• Text provided:
──────
Pubdate: Fri, 21 Nov 2008
Source: Los Angeles Times (CA)
Copyright: 2008 Los Angeles Times
Contact: http://drugsense.org/url/bc7El3Yo
Website: http://www.latimes.com/news/printedition/front/
Details: http://www.mapinc.org/media/248
Author: Tracy Wilkinson, Reporting from Culiacan, Mexico

Mexico Under Siege

ANOTHER BLOODY NIGHT IN SINALOA, MEXICO

Five Federal and State Police Agents Are Killed in an Ambush in
Culiacan As Drug Gangs Try to Fight Off a Government Crackdown. The
Day's Toll Is 10.

The fourth corpse pulled from the bullet-shattered pickup truck didn't
have the benefit of a body bag. Only the face was covered (with a
useless bulletproof vest). The victim's red shirt was even redder,
soaked with blood. His bare arm hung limply from a gurney as he was
lifted to a wagon from the morgue, the toes of his boots pointed
skyward, at odd angles.

He was one of five federal and state police agents killed in a brazen
shootout Wednesday night on the city's prominent Emiliano Zapata
Boulevard. The officers were ambushed by gunmen in three vehicles who
opened fire at an intersection outside an enormous casino called Play.
──────
• Items:

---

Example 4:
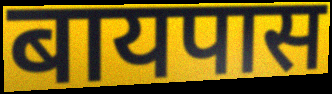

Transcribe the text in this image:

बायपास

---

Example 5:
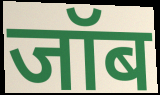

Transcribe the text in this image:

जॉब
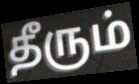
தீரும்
──────
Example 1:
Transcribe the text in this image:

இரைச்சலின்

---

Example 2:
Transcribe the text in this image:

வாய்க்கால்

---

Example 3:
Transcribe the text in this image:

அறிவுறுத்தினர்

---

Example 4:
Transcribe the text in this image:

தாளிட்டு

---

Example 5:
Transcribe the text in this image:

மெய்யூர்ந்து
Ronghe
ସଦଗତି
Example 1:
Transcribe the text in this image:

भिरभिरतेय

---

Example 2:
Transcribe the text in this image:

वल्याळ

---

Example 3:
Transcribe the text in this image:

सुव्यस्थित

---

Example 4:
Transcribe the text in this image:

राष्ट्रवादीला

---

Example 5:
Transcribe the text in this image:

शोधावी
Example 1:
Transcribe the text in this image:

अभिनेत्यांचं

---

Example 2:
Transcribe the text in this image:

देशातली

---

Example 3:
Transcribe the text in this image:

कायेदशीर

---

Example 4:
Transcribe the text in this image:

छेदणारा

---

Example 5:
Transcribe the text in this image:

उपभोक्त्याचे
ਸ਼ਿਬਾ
──────
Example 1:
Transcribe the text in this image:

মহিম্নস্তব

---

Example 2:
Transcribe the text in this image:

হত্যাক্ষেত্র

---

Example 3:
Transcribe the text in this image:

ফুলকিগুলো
──────
• The tasks:
1. In the news report, what was the name of the casino outside which the gunmen opened fire?
2. Retype the part of the news report starting at "ANOTHER BLOODY NIGHT" and ending at "at odd angles.".
The rows are separate material and unrelated to the news report.

• Task-by-task answers:
1. Play

2.
ANOTHER BLOODY NIGHT IN SINALOA, MEXICO

Five Federal and State Police Agents Are Killed in an Ambush in
Culiacan As Drug Gangs Try to Fight Off a Government Crackdown. The
Day's Toll Is 10.

The fourth corpse pulled from the bullet-shattered pickup truck didn't
have the benefit of a body bag. Only the face was covered (with a
useless bulletproof vest). The victim's red shirt was even redder,
soaked with blood. His bare arm hung limply from a gurney as he was
lifted to a wagon from the morgue, the toes of his boots pointed
skyward, at odd angles.